» Exercise goal: Beginning at the line that contains "hfov_deg: 93.3" and finishing at the line that contains "focal_mm: 25", output the data below exactly. Include both end lines and no pictures.

=== Data for review ===

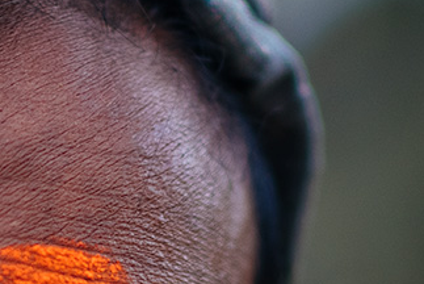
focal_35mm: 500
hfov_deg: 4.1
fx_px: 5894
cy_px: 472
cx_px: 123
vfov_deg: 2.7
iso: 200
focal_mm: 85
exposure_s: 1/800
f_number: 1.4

===
=== Data for review ===

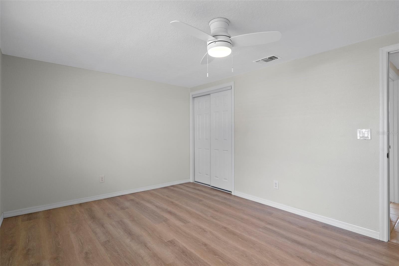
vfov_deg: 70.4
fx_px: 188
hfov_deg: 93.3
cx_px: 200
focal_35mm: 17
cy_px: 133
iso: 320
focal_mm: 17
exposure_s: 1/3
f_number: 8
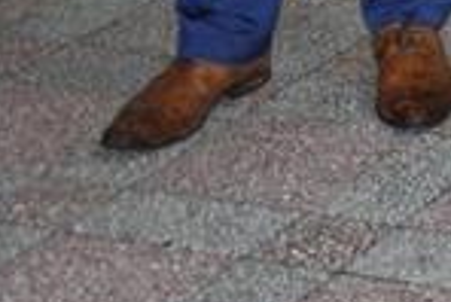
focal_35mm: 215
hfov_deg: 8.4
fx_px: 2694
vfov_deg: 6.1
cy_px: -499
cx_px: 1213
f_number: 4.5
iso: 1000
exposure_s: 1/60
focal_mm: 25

===
=== Data for review ===

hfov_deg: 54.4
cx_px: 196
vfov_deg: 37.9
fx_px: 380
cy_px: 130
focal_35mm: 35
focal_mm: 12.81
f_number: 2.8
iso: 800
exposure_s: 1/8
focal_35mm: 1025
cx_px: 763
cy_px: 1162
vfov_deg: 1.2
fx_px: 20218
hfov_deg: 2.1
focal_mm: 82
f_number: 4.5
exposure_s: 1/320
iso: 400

===

» Exercise response:
hfov_deg: 93.3
cx_px: 200
focal_35mm: 17
cy_px: 133
iso: 320
focal_mm: 17
exposure_s: 1/3
f_number: 8
focal_35mm: 215
hfov_deg: 8.4
fx_px: 2694
vfov_deg: 6.1
cy_px: -499
cx_px: 1213
f_number: 4.5
iso: 1000
exposure_s: 1/60
focal_mm: 25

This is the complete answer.